抜き出した文章:

^^^^^^^^^^^^^^^^

アストラゼネカ製ワクチン、欧州各国が相次ぎ使用中断 血栓との関係調査
(CNN) デンマークとアイスランド、ノルウェーは、英アストラゼネカとオックスフォード大学が共同開発した新型コロナウイルスワクチンの使用を一時的に中止した。欧州連合(EU)の欧州医薬品庁(EMA)は、相次ぐ血栓の症例報告と同ワクチンの関係について調査に乗り出している。
デンマークは11日、国内で血栓の症例が多数報告され、1人が死亡したことを受けて、同ワクチンの接種を2週間中断すると発表した。アイスランドとノルウェーもこれに続いたが、中断の期間は明らかにしていない。
デンマーク保健相は「予防的な措置」と位置づけ、まだ結論を出すことはできないと強調、「徹底した調査が必要だ」とツイートした。
アイスランドの保健当局はCNNの取材に対し、同国内では患者に血栓ができる症例は報告されていないものの、現時点ではデータの欠如が懸念されるため、EMAの勧告を待つことにしたと語った。

^^^^^^^^^^^^^^^^

用意した行:
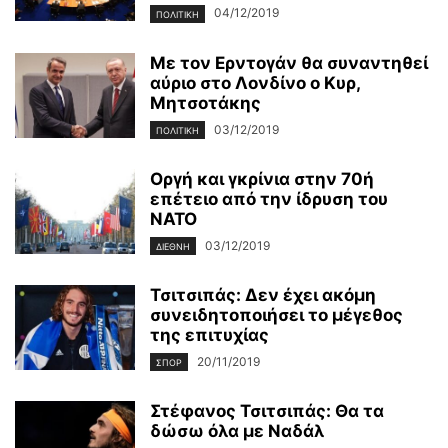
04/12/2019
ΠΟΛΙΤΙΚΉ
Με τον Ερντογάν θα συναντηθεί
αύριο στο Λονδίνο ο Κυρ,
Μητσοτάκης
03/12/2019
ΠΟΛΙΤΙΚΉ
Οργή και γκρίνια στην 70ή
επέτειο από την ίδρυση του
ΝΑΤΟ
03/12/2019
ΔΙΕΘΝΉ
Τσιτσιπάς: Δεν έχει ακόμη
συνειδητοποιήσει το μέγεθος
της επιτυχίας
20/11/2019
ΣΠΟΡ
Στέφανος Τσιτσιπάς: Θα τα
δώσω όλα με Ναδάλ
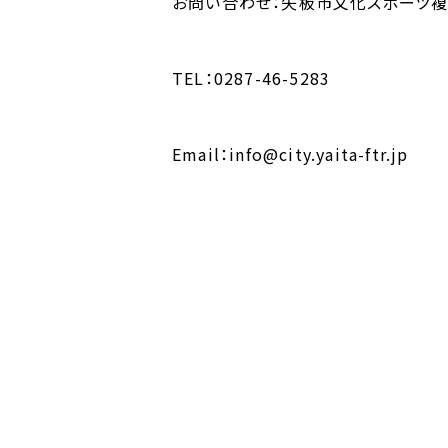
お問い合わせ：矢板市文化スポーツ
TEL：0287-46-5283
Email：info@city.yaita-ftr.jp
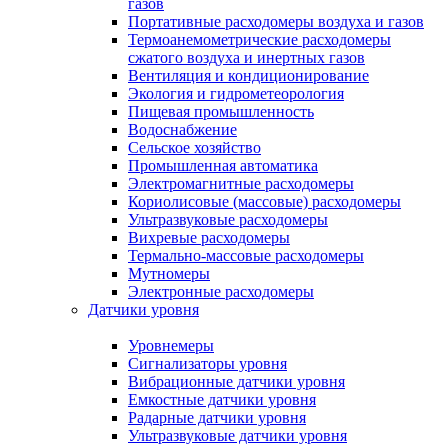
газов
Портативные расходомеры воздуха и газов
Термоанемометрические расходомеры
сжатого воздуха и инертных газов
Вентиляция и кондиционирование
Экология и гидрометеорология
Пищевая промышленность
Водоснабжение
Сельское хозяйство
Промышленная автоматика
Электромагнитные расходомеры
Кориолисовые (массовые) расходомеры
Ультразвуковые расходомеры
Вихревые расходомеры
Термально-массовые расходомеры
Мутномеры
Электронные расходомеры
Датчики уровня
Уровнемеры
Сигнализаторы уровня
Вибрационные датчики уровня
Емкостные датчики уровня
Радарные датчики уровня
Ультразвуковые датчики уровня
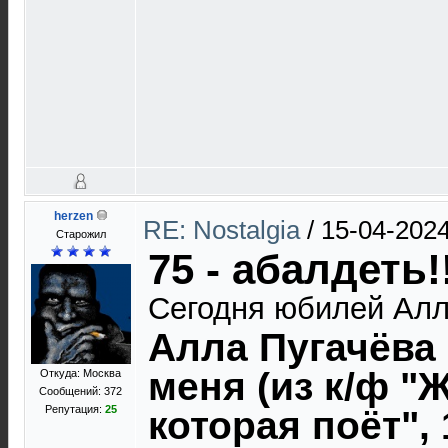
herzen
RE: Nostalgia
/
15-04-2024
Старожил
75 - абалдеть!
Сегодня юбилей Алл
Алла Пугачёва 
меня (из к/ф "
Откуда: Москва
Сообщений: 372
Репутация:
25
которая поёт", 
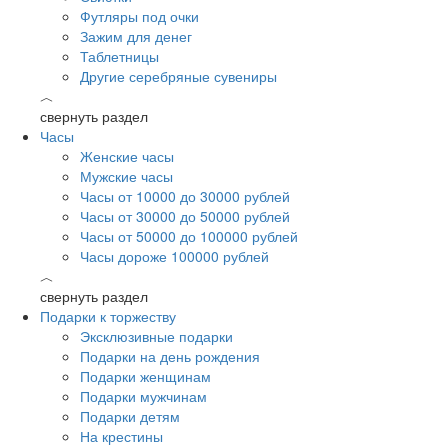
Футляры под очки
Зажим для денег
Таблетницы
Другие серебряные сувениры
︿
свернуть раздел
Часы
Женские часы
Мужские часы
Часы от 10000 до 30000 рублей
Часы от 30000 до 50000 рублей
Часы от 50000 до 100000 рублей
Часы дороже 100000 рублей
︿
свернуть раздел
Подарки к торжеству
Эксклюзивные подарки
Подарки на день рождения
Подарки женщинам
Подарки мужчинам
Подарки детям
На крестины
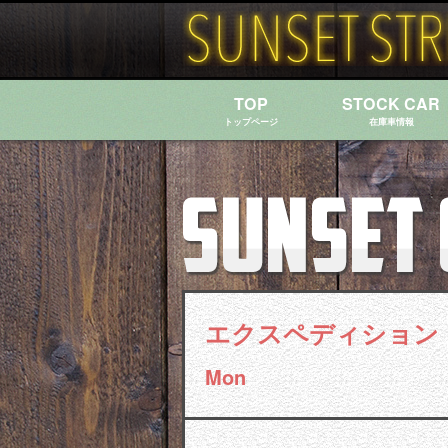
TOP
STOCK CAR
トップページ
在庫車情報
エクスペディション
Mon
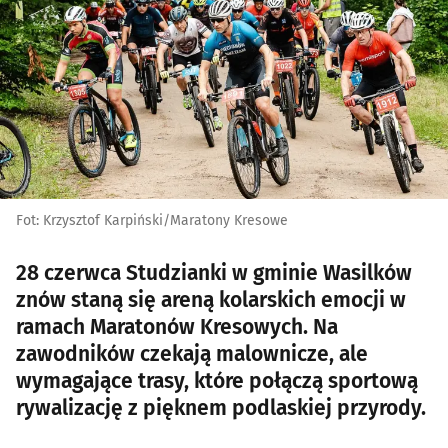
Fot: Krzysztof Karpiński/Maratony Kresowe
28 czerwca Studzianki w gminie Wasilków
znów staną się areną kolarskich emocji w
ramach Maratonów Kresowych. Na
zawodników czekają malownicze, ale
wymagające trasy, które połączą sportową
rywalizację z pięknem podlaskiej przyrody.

^^^^^^^^^^^^^^^^

やること: ワクチン中断の記事のうち、「アストラゼネカ製ワクチン、欧州各国が相次ぎ使用中断 血栓との関係調査」のある所から書き始めて、「の期間は明らかにしていない。」まで書いたら止め、一字も変えずに書き写してください。

答え:
アストラゼネカ製ワクチン、欧州各国が相次ぎ使用中断 血栓との関係調査
(CNN) デンマークとアイスランド、ノルウェーは、英アストラゼネカとオックスフォード大学が共同開発した新型コロナウイルスワクチンの使用を一時的に中止した。欧州連合(EU)の欧州医薬品庁(EMA)は、相次ぐ血栓の症例報告と同ワクチンの関係について調査に乗り出している。
デンマークは11日、国内で血栓の症例が多数報告され、1人が死亡したことを受けて、同ワクチンの接種を2週間中断すると発表した。アイスランドとノルウェーもこれに続いたが、中断の期間は明らかにしていない。